Il y a enfin quelque chose de pathétique qui exsude du toute rhétorique contre « le monde moderne ». Pour un historien, le monde moderne commence en 1492 pour s’achever plus ou moins en 1789. Ces dates ne sont pas choisies au hasard ; elles nous rappellent que les autorités n’ont pas pu interdire l’imprimerie et le nouveau Monde, ni l’Encyclopédie et l’esprit des Lumières. Mais pour un réactionnaire, le monde moderne désigne tout bêtement les choses dans la rue qui lui font peur, les jeunes avec leur musique différente de la sienne, l’Internet plein de saletés qui a remplacé les journaux du temps de Marcel Dassault, la multiplication de nouveautés dont il ne comprend pas l’utilité et qu’il perçoit comme une course à la technologie pour la technologie, les conversations auxquelles il ne pourrait pas même faire semblant de participer. Pour certains financiers dépassés, le bitcoin est sulfureux. Pour certains imams ringards, c’est la musique des jeunes qui vient du diable.
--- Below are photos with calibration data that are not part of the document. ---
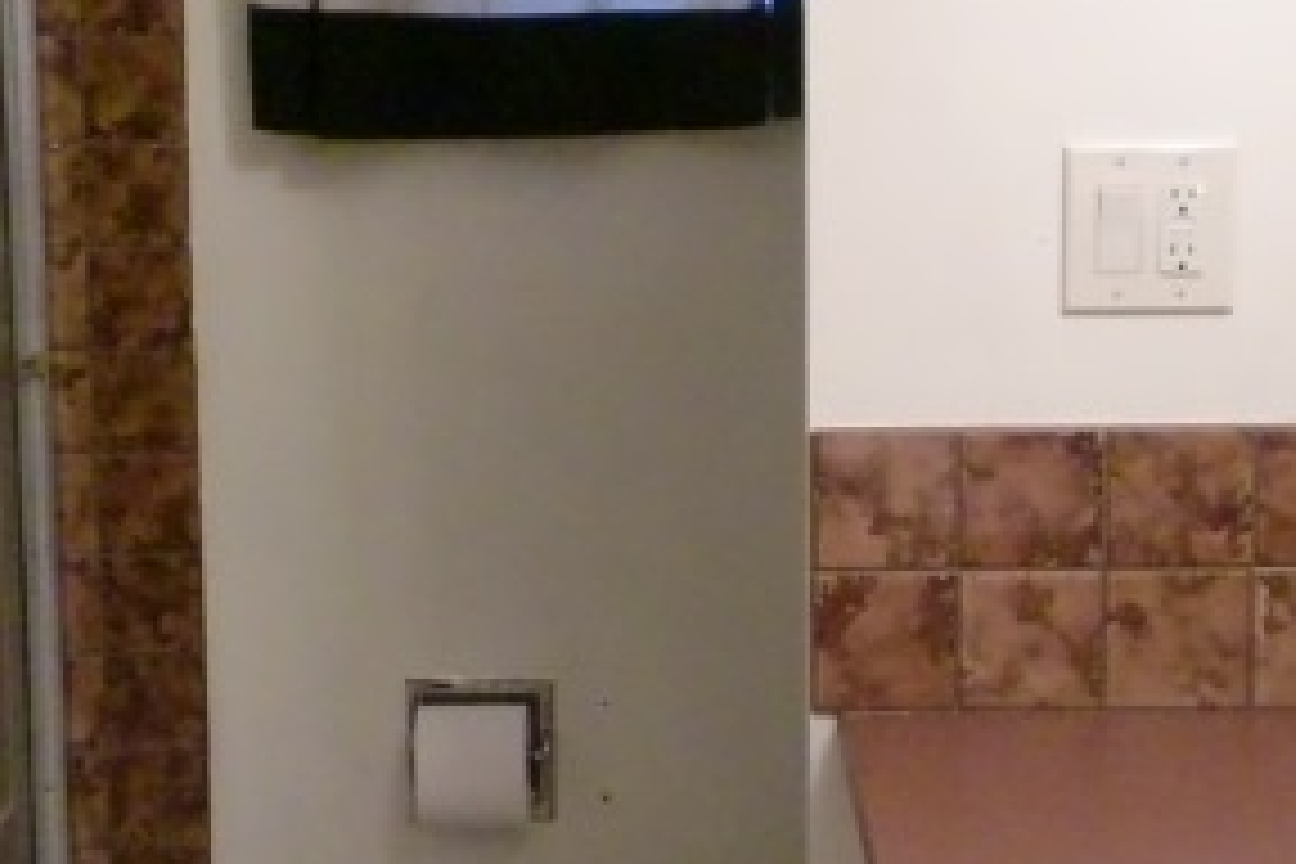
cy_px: 472
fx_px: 2916
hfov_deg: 25.0
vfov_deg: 16.9
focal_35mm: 81
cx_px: 477
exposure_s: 1/60
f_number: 3.1
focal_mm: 6.3
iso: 640
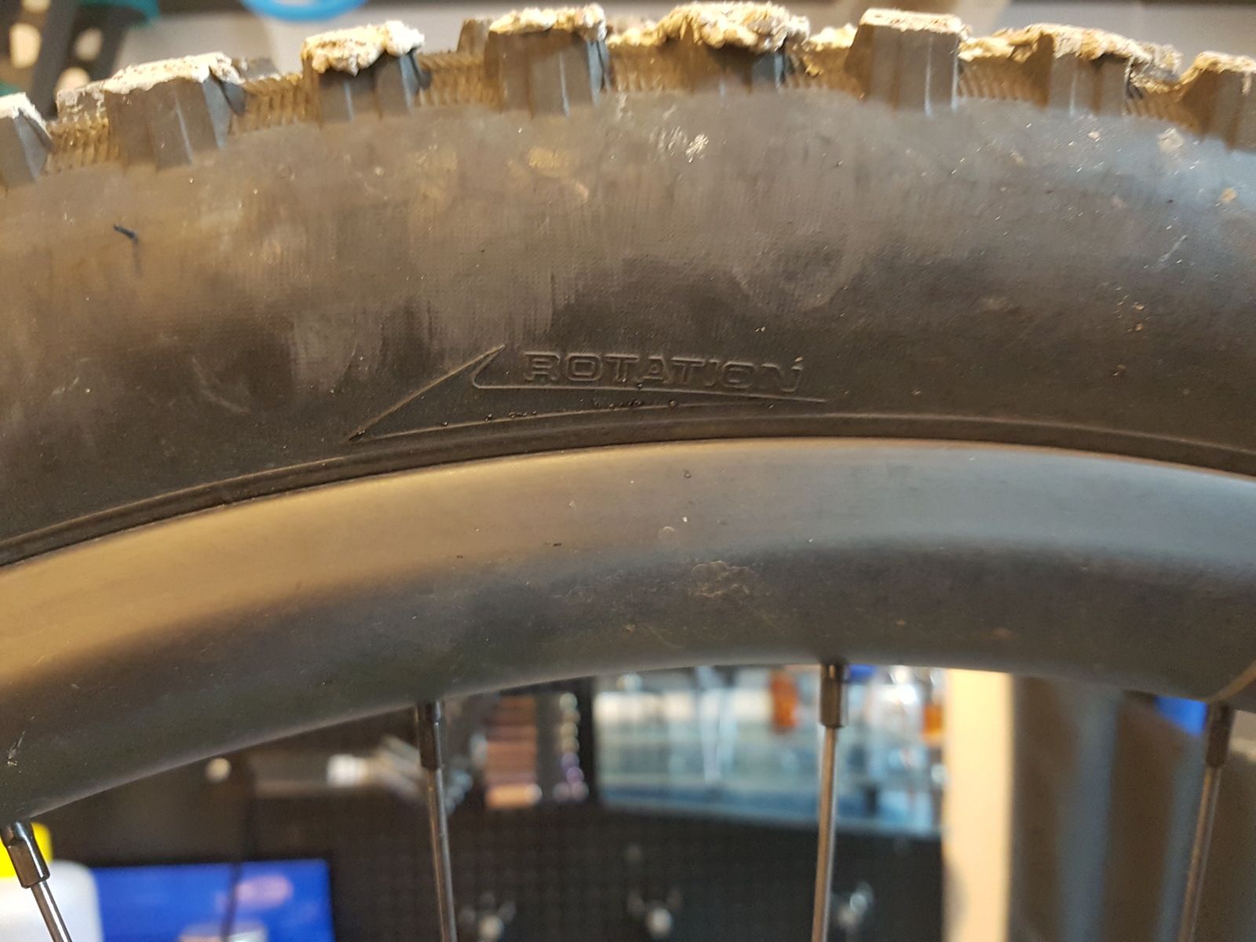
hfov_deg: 67.3
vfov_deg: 53.1
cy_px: 471
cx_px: 628
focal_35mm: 26
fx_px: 943
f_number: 1.7
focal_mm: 4.2
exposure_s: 1/10
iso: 400
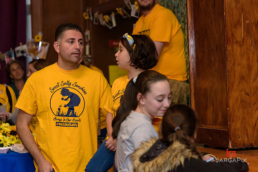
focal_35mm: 120
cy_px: 86
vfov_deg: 11.4
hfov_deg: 17.1
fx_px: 860
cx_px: 129
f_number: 4
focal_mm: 120
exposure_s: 1/125
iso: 2000
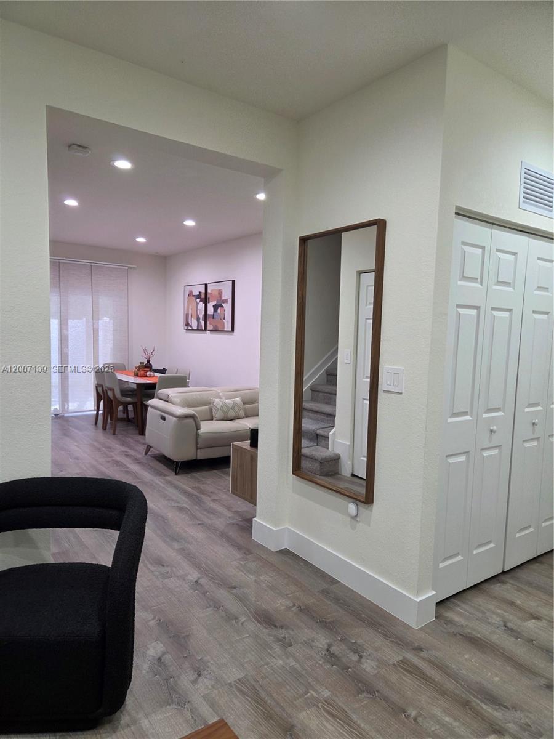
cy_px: 370
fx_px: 491
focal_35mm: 23
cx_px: 277
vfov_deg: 73.9
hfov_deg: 58.9
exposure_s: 1/120
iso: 200
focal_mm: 5.4
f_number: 1.8
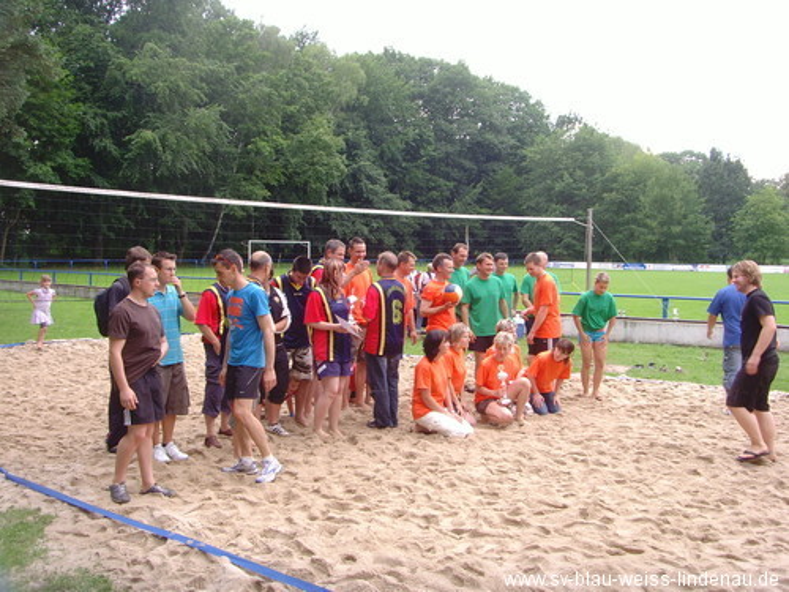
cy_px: 296
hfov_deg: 47.9
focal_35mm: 39
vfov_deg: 36.8
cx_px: 394
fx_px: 889
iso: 100
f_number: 3.5
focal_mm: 6.6
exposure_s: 1/90
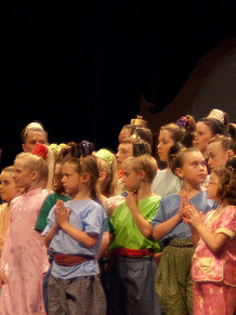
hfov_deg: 8.8
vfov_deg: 11.8
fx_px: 1519
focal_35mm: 167
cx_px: 263
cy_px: 192
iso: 1000
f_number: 2.8
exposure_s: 1/160
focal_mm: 58
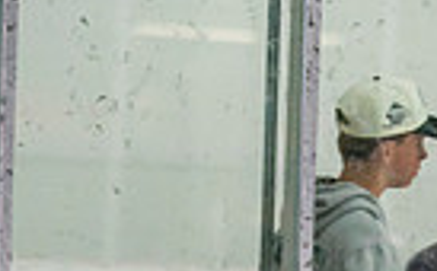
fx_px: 7060
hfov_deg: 3.5
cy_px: 466
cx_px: 708
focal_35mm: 594
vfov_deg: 2.2
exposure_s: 1/640
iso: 2500
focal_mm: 115
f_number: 2.8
Sont-ils si différents ?
Les chevaux de retour qui voudraient revenir à ce qu’ils ont connu au début de leur carrière ont oublié que le système de monnaie papier des années 70 n’était ni une invention mûrement pensée ni une révolution audacieusement menée mais une improvisation face à un un état de fait. Et quand ils se drapent dans le souci de la sécurité publique, ils oublient aussi que le système bancaire régulé depuis la rue Vivienne, les « trois vieilles » administrées depuis la rue de Rivoli, le contrôle des changes et les baraques de douaniers sur toutes les frontières n’empêchaient pas les attentats des années 70 et 80 financés par des braquages (donc par du cash) et par des États étrangers.
Pendant que les policiers ramasseraient enfin les kalachnikov (beaucoup plus nombreuses que jadis) au lieu de jouer les Morpheus algorithmiques, les banquiers devraient s’attacher eux aussi à faire leur métier plutôt que celui d’autrui : malgré l’euro, malgré le Sepa, malgré la plupart des « applications maisons », il est toujours long et coûteux et il est souvent éprouvant d’envoyer 5 euros de Paris à Bruxelles. Comme le disait Nelson, qui valait bien nos fiers-à-bras, le pays expects that every man will do his duty.